» **What you need to do**: Rewrite the rows below as a numbered list, starting at the line that contains "What is the sum" and continuing through the last row. Omit blank lines and the pictures.

________________________

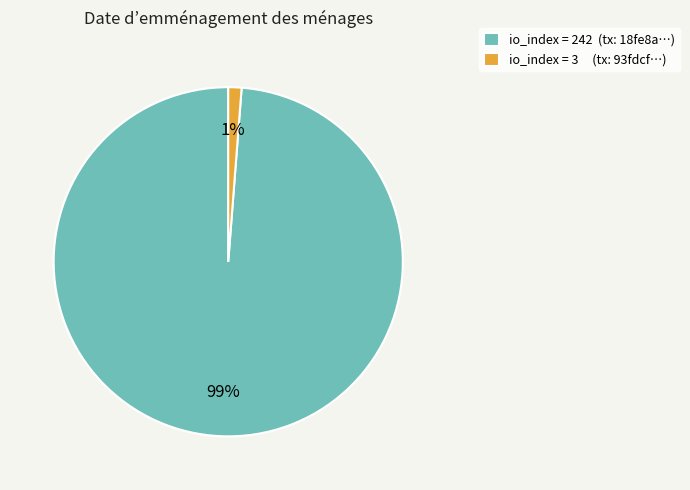

Do io_index = 242 (tx: 18fe8a…) and io_index = 3 (tx: 93fdcf…) together represent more than half of the pie?

Yes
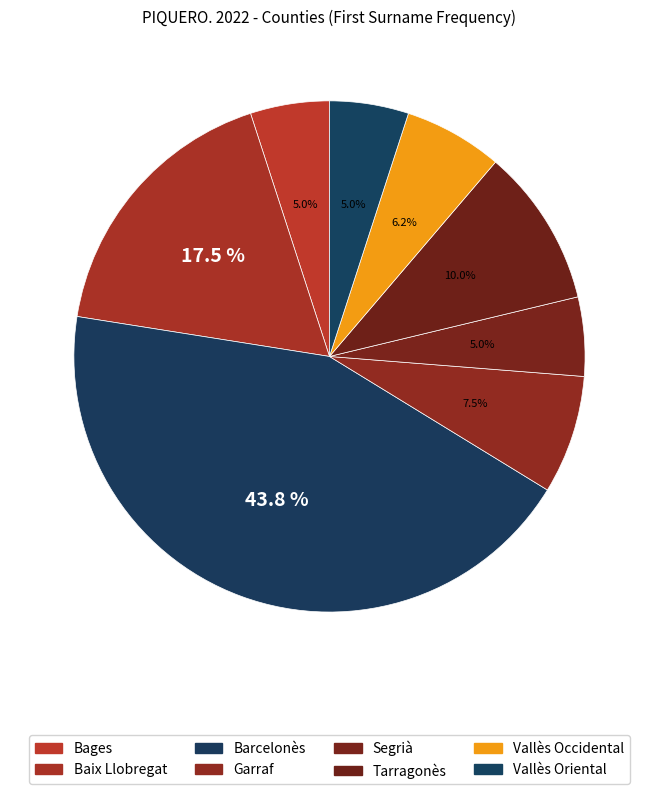

Is there a majority slice in this chart?

No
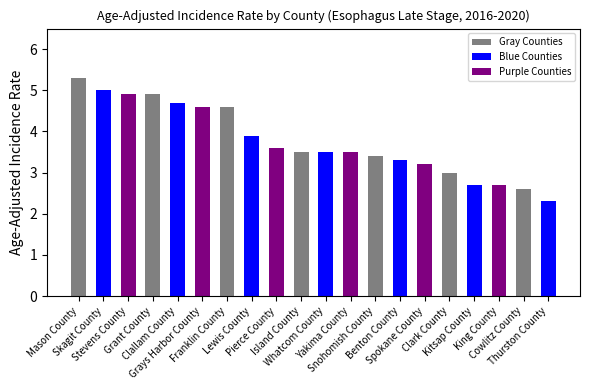

What is the sum of the values at Mason County and Grant County?

10.2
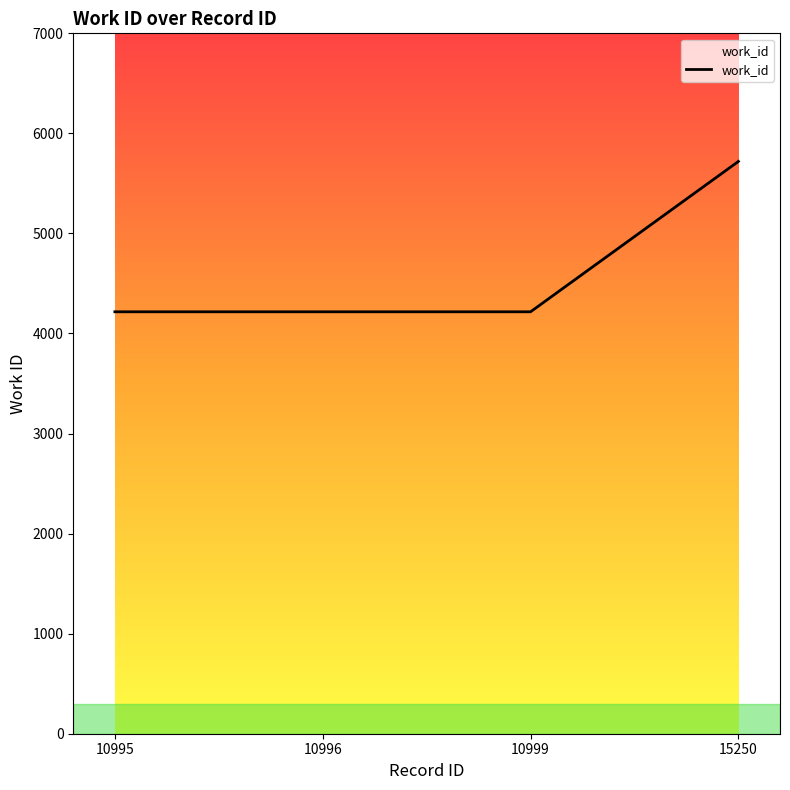

True or false: the data shows 4217 at 10995.

True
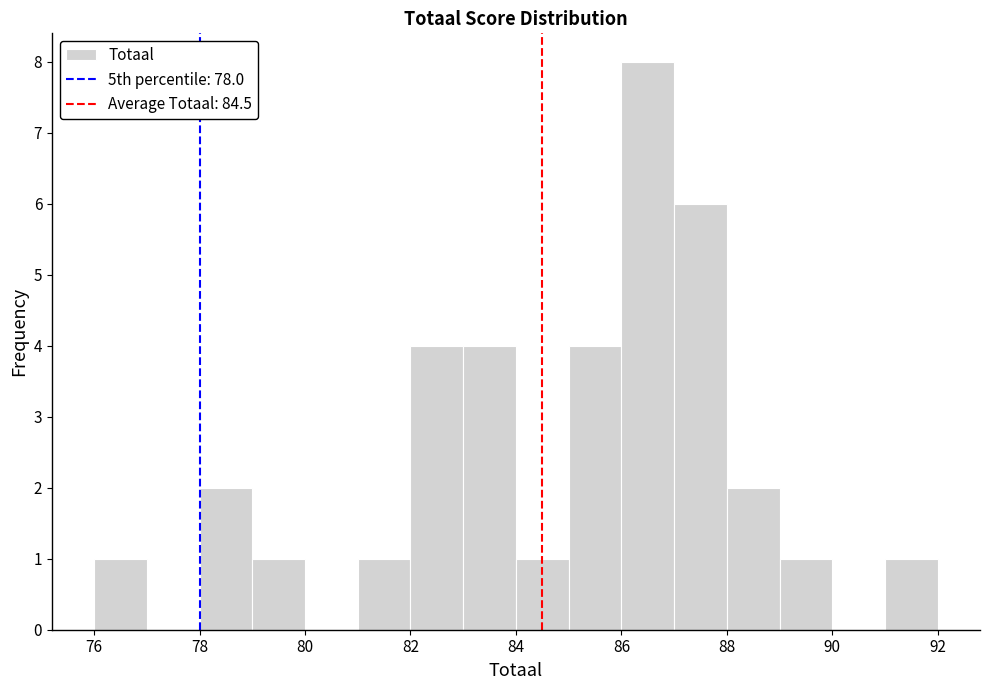

What is the height of the bar covering 89 to 90 on the x-axis? The values are not printed on the chart, so give them approximately, as read against the axis.

1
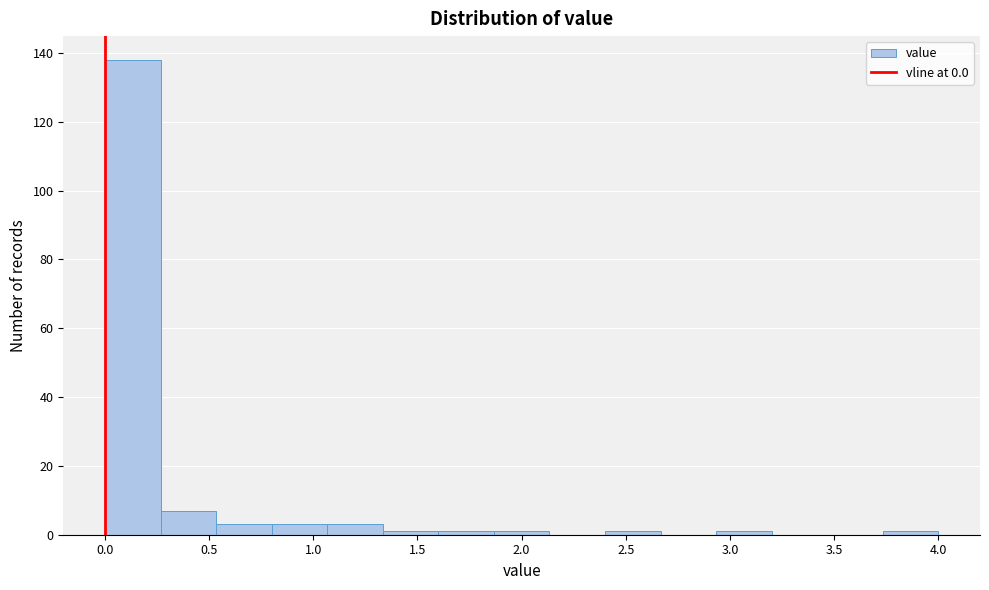

What is the height of the bar covering 0.00 to 0.25 on the x-axis? Neither the bar edges nor the heights are printed on the chart, so give them approximately, as read against the axes.

138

________________________

» **Answer**:
1. What is the sum of the values at Mason County and Grant County?
2. 10.2
3. True or false: the data shows 4217 at 10995.
4. True
5. What is the height of the bar covering 89 to 90 on the x-axis? The values are not printed on the chart, so give them approximately, as read against the axis.
6. 1
7. What is the height of the bar covering 0.00 to 0.25 on the x-axis? Neither the bar edges nor the heights are printed on the chart, so give them approximately, as read against the axes.
8. 138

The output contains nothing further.